**** Dataset excerpts

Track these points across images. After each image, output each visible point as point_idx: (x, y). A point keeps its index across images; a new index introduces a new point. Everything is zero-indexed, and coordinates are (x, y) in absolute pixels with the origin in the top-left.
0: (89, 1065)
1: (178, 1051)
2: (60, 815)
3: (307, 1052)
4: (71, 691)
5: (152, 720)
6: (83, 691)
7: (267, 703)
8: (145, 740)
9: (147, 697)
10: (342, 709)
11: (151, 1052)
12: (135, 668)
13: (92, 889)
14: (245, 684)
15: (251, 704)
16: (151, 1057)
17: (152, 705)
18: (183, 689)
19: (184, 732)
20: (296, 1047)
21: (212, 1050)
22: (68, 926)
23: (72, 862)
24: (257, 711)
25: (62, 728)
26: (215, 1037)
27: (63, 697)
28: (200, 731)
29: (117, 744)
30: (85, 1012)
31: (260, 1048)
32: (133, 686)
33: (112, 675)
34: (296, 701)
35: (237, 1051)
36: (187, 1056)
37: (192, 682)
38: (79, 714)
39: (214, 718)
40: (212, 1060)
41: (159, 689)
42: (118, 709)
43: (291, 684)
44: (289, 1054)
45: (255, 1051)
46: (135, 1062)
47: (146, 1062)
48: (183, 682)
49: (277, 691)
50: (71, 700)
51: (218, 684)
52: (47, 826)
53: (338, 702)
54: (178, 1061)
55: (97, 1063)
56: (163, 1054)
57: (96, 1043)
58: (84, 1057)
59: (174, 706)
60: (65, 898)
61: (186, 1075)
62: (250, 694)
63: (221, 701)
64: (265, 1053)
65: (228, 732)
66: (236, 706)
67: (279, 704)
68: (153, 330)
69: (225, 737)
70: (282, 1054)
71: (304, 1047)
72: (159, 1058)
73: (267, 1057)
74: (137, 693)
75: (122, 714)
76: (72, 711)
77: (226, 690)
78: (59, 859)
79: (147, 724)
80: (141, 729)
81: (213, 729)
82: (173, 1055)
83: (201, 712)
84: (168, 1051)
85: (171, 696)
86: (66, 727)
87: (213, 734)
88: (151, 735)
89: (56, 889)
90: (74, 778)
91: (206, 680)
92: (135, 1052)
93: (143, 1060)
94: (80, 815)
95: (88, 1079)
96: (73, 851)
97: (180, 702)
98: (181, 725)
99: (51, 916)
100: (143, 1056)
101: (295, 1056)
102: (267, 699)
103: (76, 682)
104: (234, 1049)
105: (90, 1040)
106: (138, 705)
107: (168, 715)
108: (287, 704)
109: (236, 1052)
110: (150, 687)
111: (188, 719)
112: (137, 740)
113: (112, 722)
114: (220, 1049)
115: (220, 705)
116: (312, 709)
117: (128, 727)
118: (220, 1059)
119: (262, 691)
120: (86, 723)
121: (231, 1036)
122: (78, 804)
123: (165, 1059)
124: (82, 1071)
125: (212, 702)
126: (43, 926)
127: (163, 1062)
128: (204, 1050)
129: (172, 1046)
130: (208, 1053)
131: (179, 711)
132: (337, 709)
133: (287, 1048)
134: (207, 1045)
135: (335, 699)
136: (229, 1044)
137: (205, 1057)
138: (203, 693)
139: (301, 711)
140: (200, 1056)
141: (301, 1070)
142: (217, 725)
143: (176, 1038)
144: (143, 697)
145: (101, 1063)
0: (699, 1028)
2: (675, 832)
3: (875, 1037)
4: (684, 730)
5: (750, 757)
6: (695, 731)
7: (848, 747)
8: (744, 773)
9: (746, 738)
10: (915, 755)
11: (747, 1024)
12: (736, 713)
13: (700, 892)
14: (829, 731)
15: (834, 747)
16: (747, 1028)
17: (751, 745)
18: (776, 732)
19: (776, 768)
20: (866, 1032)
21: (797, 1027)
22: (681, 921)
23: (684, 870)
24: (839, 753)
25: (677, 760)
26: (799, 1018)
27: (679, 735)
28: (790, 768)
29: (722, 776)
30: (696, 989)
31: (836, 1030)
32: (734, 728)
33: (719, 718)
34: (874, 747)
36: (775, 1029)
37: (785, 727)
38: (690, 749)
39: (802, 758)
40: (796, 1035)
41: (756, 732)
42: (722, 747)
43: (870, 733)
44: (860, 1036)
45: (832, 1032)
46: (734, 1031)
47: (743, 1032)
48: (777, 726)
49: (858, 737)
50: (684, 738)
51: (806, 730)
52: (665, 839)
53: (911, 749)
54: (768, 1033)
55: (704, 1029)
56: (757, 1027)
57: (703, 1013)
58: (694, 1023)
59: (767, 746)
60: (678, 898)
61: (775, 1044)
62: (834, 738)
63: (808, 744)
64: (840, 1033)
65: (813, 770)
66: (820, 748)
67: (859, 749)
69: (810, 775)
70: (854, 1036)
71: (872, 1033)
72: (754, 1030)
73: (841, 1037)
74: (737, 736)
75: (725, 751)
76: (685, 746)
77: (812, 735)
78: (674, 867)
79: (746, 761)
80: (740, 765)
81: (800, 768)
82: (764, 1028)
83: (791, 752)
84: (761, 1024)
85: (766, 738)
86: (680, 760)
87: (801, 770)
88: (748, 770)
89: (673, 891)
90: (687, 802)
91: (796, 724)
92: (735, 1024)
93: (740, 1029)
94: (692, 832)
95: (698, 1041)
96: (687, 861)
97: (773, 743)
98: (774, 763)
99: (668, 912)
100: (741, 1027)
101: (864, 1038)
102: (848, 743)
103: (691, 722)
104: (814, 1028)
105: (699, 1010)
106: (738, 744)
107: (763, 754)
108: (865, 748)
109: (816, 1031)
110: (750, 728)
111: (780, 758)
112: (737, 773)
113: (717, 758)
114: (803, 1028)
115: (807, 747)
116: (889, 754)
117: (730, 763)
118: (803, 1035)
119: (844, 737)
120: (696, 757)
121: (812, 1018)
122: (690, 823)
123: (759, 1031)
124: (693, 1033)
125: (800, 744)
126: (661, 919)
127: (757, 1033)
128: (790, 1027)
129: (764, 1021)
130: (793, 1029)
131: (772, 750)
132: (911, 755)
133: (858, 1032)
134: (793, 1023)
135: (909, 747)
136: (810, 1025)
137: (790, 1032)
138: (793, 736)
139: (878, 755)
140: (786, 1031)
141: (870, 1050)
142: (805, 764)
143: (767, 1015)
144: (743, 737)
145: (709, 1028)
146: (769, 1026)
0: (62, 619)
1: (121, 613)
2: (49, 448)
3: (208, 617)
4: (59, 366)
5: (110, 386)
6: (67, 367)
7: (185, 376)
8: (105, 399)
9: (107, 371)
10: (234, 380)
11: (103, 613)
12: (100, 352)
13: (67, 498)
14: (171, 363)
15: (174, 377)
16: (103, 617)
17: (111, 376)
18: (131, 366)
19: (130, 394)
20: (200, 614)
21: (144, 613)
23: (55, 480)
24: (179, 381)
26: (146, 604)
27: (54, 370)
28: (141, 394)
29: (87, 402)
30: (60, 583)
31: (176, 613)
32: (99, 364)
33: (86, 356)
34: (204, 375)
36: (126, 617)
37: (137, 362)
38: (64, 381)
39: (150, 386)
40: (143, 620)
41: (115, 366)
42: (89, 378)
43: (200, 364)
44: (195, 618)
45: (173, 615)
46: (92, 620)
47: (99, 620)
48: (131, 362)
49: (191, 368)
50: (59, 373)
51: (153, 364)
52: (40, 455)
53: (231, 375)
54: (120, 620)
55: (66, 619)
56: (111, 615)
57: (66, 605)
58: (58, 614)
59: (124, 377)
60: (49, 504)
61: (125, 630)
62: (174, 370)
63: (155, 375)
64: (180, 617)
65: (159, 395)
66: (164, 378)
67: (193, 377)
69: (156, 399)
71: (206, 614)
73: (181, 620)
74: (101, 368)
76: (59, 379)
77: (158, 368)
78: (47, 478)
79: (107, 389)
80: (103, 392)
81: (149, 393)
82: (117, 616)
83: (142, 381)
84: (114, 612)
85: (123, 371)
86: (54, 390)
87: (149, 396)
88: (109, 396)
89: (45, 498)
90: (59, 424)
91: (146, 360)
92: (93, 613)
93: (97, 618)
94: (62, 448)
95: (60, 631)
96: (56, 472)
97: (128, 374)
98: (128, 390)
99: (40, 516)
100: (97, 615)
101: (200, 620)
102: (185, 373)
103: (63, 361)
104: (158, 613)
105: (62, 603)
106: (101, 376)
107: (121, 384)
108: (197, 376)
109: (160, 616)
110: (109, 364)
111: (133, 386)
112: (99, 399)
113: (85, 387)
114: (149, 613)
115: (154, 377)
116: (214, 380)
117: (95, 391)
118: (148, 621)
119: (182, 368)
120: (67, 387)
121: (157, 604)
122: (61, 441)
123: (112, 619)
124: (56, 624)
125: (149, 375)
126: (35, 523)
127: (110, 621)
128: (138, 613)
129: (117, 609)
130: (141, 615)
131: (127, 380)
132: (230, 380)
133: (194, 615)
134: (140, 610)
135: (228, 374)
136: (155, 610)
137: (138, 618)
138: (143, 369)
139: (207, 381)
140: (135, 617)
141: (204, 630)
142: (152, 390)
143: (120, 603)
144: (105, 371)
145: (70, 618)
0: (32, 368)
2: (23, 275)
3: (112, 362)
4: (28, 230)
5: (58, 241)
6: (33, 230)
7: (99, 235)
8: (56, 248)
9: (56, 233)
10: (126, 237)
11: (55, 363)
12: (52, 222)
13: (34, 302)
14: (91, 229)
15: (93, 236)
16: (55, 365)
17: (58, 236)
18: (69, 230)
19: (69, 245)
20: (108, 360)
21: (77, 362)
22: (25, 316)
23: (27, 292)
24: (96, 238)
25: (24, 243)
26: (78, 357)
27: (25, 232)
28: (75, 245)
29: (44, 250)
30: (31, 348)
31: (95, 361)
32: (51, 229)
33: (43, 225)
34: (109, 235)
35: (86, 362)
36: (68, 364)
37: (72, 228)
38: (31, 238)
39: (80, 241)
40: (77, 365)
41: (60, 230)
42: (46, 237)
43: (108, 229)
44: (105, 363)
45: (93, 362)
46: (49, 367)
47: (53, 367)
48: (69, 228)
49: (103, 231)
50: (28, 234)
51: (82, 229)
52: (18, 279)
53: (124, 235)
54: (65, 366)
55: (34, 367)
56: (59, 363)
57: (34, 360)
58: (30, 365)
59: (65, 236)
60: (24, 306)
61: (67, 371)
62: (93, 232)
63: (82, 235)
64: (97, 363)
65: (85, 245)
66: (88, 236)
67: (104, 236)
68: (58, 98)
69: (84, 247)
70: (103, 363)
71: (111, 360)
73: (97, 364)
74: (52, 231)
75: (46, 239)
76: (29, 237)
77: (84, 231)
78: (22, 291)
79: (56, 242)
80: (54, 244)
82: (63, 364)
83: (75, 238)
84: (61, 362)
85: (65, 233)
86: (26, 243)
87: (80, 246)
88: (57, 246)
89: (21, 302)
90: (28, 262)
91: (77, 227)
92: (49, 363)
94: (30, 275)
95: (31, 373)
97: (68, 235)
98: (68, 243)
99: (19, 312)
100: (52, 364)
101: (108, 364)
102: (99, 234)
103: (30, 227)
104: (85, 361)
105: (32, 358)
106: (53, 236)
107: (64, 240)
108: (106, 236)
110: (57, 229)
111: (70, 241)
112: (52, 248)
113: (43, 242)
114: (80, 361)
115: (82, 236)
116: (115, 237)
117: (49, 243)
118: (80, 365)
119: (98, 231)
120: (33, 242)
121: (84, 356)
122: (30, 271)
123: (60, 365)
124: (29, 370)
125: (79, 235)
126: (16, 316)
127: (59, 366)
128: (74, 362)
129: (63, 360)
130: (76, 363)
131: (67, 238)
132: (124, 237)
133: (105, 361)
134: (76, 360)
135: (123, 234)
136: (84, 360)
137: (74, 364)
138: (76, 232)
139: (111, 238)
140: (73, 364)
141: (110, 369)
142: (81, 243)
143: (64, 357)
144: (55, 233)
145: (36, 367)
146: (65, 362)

********

▶ _Work order_
Everything starting at the line containing "52: (47, 826)" and ending at the line containing "144: (143, 697)" in the records above should be repeated exactly, and only that.

▶ _Answer to the problem_
52: (47, 826)
53: (338, 702)
54: (178, 1061)
55: (97, 1063)
56: (163, 1054)
57: (96, 1043)
58: (84, 1057)
59: (174, 706)
60: (65, 898)
61: (186, 1075)
62: (250, 694)
63: (221, 701)
64: (265, 1053)
65: (228, 732)
66: (236, 706)
67: (279, 704)
68: (153, 330)
69: (225, 737)
70: (282, 1054)
71: (304, 1047)
72: (159, 1058)
73: (267, 1057)
74: (137, 693)
75: (122, 714)
76: (72, 711)
77: (226, 690)
78: (59, 859)
79: (147, 724)
80: (141, 729)
81: (213, 729)
82: (173, 1055)
83: (201, 712)
84: (168, 1051)
85: (171, 696)
86: (66, 727)
87: (213, 734)
88: (151, 735)
89: (56, 889)
90: (74, 778)
91: (206, 680)
92: (135, 1052)
93: (143, 1060)
94: (80, 815)
95: (88, 1079)
96: (73, 851)
97: (180, 702)
98: (181, 725)
99: (51, 916)
100: (143, 1056)
101: (295, 1056)
102: (267, 699)
103: (76, 682)
104: (234, 1049)
105: (90, 1040)
106: (138, 705)
107: (168, 715)
108: (287, 704)
109: (236, 1052)
110: (150, 687)
111: (188, 719)
112: (137, 740)
113: (112, 722)
114: (220, 1049)
115: (220, 705)
116: (312, 709)
117: (128, 727)
118: (220, 1059)
119: (262, 691)
120: (86, 723)
121: (231, 1036)
122: (78, 804)
123: (165, 1059)
124: (82, 1071)
125: (212, 702)
126: (43, 926)
127: (163, 1062)
128: (204, 1050)
129: (172, 1046)
130: (208, 1053)
131: (179, 711)
132: (337, 709)
133: (287, 1048)
134: (207, 1045)
135: (335, 699)
136: (229, 1044)
137: (205, 1057)
138: (203, 693)
139: (301, 711)
140: (200, 1056)
141: (301, 1070)
142: (217, 725)
143: (176, 1038)
144: (143, 697)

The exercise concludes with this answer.